July 16th, 2024

Coming of age ceremony celebrates Japanese tradition at Nikka Yuko


By Justin Seward - Lethbridge Herald on January 13, 2023.

Herald photo by Justin Seward Pearl Long Time Squirrel and grandson Mateo Wadsworth stand in front of a Furisode, a special style of kimono worn by young, unmarried women typically worn during the Seijin-no-hi ceremony in Japan, as part of the Coming of Age Day event over the weekend at the Nikka Yuko Japanese Garden.

The Nikka Yuko Japanese Garden celebrated the Seijin-no-hi (Coming of Age Day) this past weekend as an annual Japanese tradition to celebrate youth in the community who are entering adulthood.

“Obviously this is not something that we usually do in Canadian Western culture,” said Rhys Winder, the Garden’s education and program manager. “But it’s something we’re trying to bring over and share a little bit of Japanese culture and tradition and kind of familiarize people with some of the customs over there.”

In Japan the Coming of Age ceremony celebrates those that are turning 20 on the second Monday of January each year, however the Lethbridge event instead recogonized 18-year-olds.

“It’s in the mandate of the Nikka Yuko Japanese Garden that we introduce the people to a lot of the customs and traditions of Japan and kind of share that with the community,” said Winder.

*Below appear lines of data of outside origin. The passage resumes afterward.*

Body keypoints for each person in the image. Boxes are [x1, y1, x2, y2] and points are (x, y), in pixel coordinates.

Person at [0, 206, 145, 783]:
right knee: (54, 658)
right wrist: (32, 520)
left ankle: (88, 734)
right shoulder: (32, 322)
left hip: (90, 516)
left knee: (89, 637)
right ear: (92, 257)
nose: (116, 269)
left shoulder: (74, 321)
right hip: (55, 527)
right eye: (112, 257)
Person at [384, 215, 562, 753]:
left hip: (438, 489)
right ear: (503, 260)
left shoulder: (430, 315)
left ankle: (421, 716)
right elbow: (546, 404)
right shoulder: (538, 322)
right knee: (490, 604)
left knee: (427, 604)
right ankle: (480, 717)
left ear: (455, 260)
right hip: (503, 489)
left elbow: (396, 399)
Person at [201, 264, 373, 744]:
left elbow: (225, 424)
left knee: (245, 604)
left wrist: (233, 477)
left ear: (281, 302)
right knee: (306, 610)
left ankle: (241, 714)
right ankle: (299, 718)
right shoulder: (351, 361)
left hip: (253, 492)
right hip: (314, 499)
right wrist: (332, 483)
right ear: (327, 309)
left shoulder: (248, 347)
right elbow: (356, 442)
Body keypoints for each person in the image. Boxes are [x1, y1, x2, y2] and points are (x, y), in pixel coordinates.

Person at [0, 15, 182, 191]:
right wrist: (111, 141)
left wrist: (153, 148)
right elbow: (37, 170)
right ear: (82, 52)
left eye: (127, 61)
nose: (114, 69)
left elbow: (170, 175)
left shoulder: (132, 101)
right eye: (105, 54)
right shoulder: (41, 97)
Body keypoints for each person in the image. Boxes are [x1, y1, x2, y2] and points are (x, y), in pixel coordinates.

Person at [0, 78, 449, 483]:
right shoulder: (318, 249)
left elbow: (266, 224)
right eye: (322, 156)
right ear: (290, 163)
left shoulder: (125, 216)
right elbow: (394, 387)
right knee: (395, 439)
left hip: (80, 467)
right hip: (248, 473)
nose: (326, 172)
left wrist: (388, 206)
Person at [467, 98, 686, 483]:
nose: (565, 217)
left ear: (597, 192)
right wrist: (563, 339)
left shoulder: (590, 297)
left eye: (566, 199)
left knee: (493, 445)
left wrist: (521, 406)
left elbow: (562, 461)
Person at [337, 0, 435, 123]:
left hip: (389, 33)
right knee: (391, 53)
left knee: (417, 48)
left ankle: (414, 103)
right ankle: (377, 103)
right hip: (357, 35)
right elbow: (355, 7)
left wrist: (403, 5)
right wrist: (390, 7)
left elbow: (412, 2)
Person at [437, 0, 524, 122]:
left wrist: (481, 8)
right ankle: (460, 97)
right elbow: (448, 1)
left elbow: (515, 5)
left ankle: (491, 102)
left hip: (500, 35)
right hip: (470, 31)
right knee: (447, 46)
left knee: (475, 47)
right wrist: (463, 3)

“So that’s a big part of it. We don’t really have anything like this besides high school graduations or a university graduation. But this is kind of a unique event.”

Traditionally, the ceremony sees the Japanese who are coming of age gather at a town hall with the mayor giving a speech welcoming them to adulthood and bestowing on them the importance of maturity and being a strong society member.

“Everybody gets dressed up in suits and kimonos and it’s a big deal,” said Winder. “We thought this fits well…what we kind of do here at the Garden is share these unique aspects of Japanese culture.”

The ceremony was originally known as Genpuku and dated back to the Nara period (710-794 AD) and most participants back then were aristocratic children between the ages of 10-20, and childhood names were exchanged for a new adult name.

The Garden allowed those individuals who turned or who are turning 18 into the Winter Lights Festival for free, and attendees could enjoy a piece of cake. A slideshow was presented for people to learn the history of Seijin-no-hi and some of the attire that is traditionally worn at the Coming of Age Ceremony, such the women’s Furisode – which is a special style of kimono young, unmarried women wore- and the men’s suit or a Hakama on the slide show.

Taiko Drummers were also on hand to perform.